After all of the appropriate laboratory manipulations and staining procedures have been performed, there are several steps involved in the clinical analysis of chromosomes. These begin with the microscope, where selection of appropriate metaphases begins the process. Although technologists are trained to recognize well-spread, high-quality cells under low-power magnification, they must also remember to examine some poor quality metaphases when analyzing hematological samples, as these often represent abnormal clones.
Under high power, the chromosome morphology and degree of banding (resolution) are evaluated. If these are appropriate, the number of chromosomes is counted, and the sex chromosome constitution is typically determined. The microscope stage coordinates of each metaphase are recorded, and in many laboratories, an "identifier" of the cell is also noted. This is typically the position of one or more chromosomes at some reference point(s) and serves to verify, should there be a need to relocate a cell, that the correct metaphase has been found. Any other characteristics of the metaphase being examined, such as a chromosome abnormality or quality of the banding and chromosome morphology are also noted.
In the United States, certifying agencies such as the College of American Pathologists (CAP) require that a minimum number of metaphases be examined for each type of specimen, barring technical or clinical issues that can sometimes prevent this (see Chapter 6). There are also requirements for a more detailed analysis (typically band by band) of a certain number of cells, as well as standards for the number of metaphases from which karyotypes are prepared. Regulations notwithstanding, it is clearly good laboratory practice to analyze every chromosome completely in several cells, and even more important to check all chromosomes in certain situations, such as when analyzing cancer specimens. Depending on the results obtained and/or initial diagnosis, additional cells might be examined in order to correctly identify all cell lines present.

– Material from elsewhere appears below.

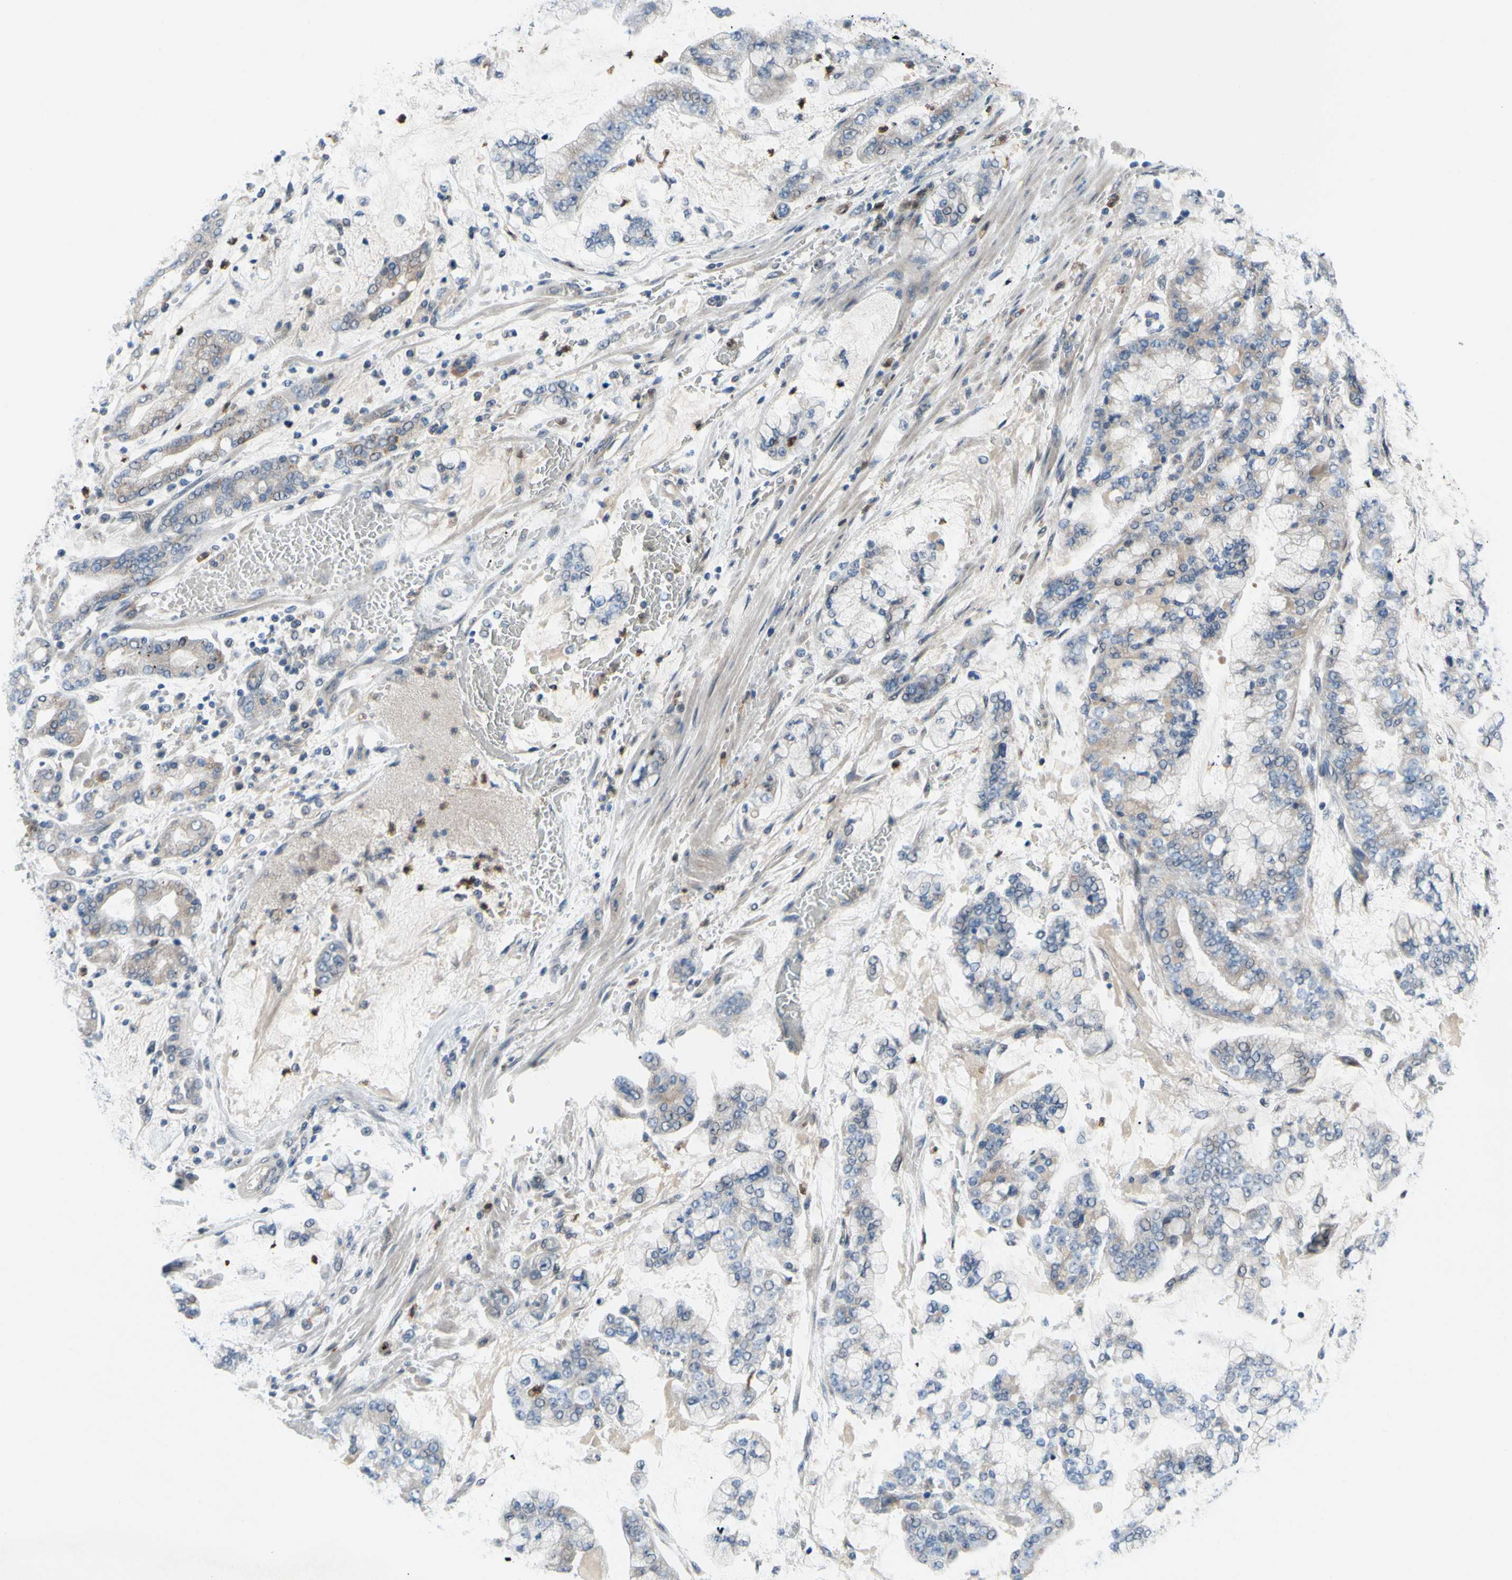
{"staining": {"intensity": "weak", "quantity": ">75%", "location": "cytoplasmic/membranous"}, "tissue": "stomach cancer", "cell_type": "Tumor cells", "image_type": "cancer", "snomed": [{"axis": "morphology", "description": "Normal tissue, NOS"}, {"axis": "morphology", "description": "Adenocarcinoma, NOS"}, {"axis": "topography", "description": "Stomach, upper"}, {"axis": "topography", "description": "Stomach"}], "caption": "High-power microscopy captured an immunohistochemistry photomicrograph of adenocarcinoma (stomach), revealing weak cytoplasmic/membranous staining in approximately >75% of tumor cells.", "gene": "GRAMD2B", "patient": {"sex": "male", "age": 76}}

Once the appropriate number of mitotic cells has been examined and analyzed, a representative sample must be selected for imaging and ultimate preparation of karyotypes. This will involve either traditional photography and manual arrangement of chromosomes (becoming increasingly rare) or computerized image capture and automated karyotyping (see Chapter 7). Many laboratories also image additional cells, to be included as references in the patient chart. Ultimately, summary information (patient karyotype, banding resolution, number of cells examined, analyzed and imaged, etc.) is recorded in the patient's file and is used, either manually or via computer, in the clinical report.
The final steps of the process typically involve a clerical review of all relevant clinical, technical, and clerical data, examination of the patient's chart and karyotypes by the laboratory director (often preceded by the supervisor and/or other senior laboratory personnel), and generation of the formal clinical report. In addition to the appropriate physician and patient demographic information, this should include the number of metaphases that were examined microscopically, the banding resolution obtained for the specimen, the number of cells analyzed in detail, the number of karyotypes prepared, the patient's karyotype, and a clinical interpretation of the results, including, where appropriate, recommendations for additional testing and/or genetic counseling.